● **Provided material**

☆ ☆ ☆

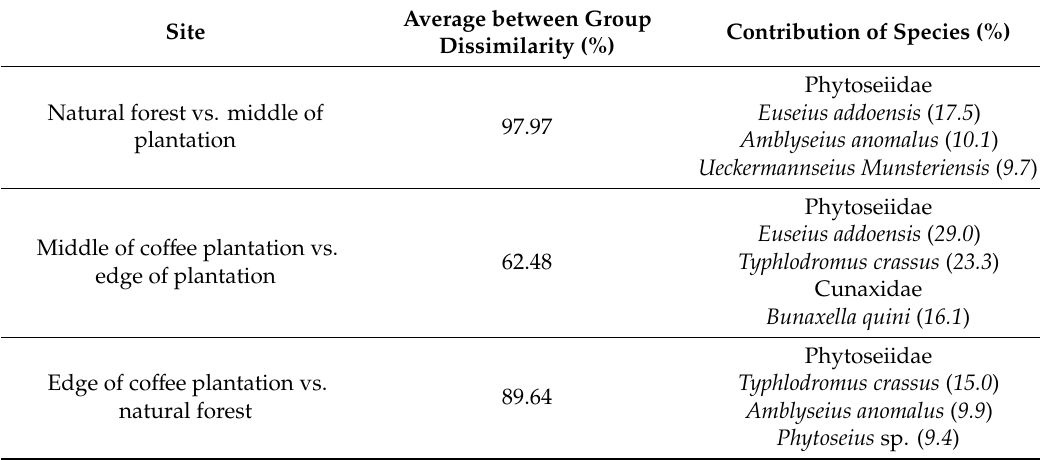
Table 3. The contribution of the mite species sampled to the average dissimilarity between the sampled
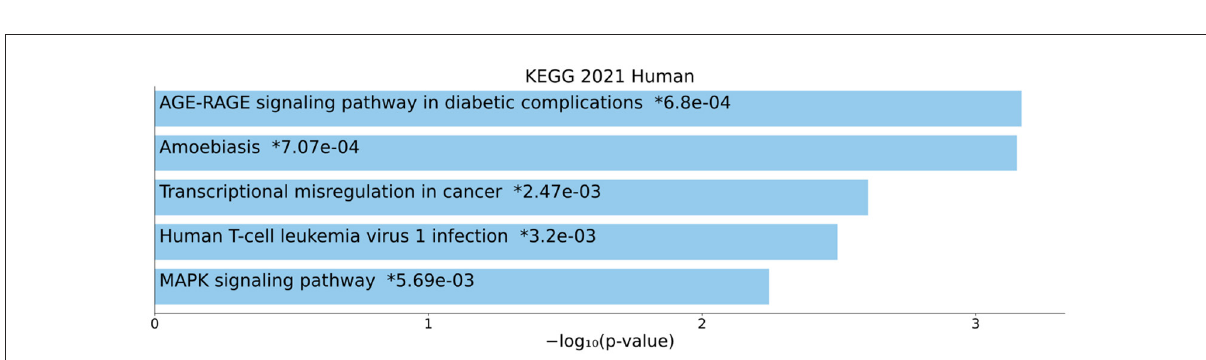
FIGURE5 Kyoto Encyclopedia of Genes and Genomes (KEGG) pathway enrichment analysis. The top five enriched pathways are displayed along with the corresponding P -values in a bar graph. Those with significant P -values (i.e., < 0.05) are matched with the colored bars. A P -value (shown with *) shows the significant adjusted P -value ( <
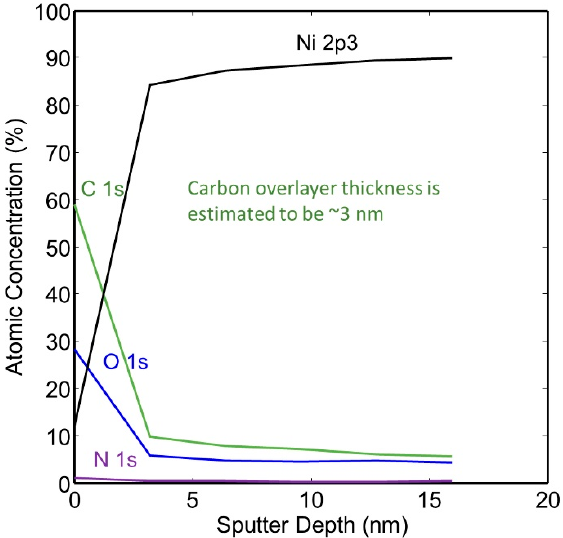
Figure 7. XPS Depth profile of as-plated NPG without heat treatment (a-sample).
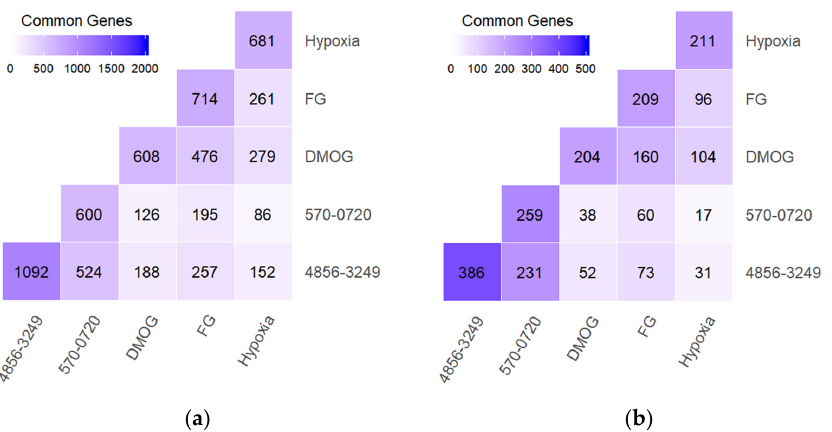
Figure 7. Overlapping genes upon 5 h treatment of human neuroblastoma SH-SY5Y cell line with 0.5 mM DMOG, 30 μ M roxadustat (shown as FG), 2 μ M compounds #4896-3249 and #5704-0720, 0.5 mM DMOG, 30 µ M roxadustat (shown as FG), 2 µ M compounds #4896-3249 and #5704-0720, and 2 h hypoxic treatment followed by 5 h incubation. ( a ) Activation, ( b ) Repression. 1.5-fold change cut-off. Experimental details under Materials and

☆ ☆ ☆

● **Your objective**
An exact repeat of the listing above, pictures excluded, is the answer.

● **Exercise response**
Table 3. The contribution of the mite species sampled to the average dissimilarity between the sampled
FIGURE5 Kyoto Encyclopedia of Genes and Genomes (KEGG) pathway enrichment analysis. The top five enriched pathways are displayed along with the corresponding P -values in a bar graph. Those with significant P -values (i.e., < 0.05) are matched with the colored bars. A P -value (shown with *) shows the significant adjusted P -value ( <
Figure 7. XPS Depth profile of as-plated NPG without heat treatment (a-sample).
Figure 7. Overlapping genes upon 5 h treatment of human neuroblastoma SH-SY5Y cell line with 0.5 mM DMOG, 30 μ M roxadustat (shown as FG), 2 μ M compounds #4896-3249 and #5704-0720, 0.5 mM DMOG, 30 µ M roxadustat (shown as FG), 2 µ M compounds #4896-3249 and #5704-0720, and 2 h hypoxic treatment followed by 5 h incubation. ( a ) Activation, ( b ) Repression. 1.5-fold change cut-off. Experimental details under Materials and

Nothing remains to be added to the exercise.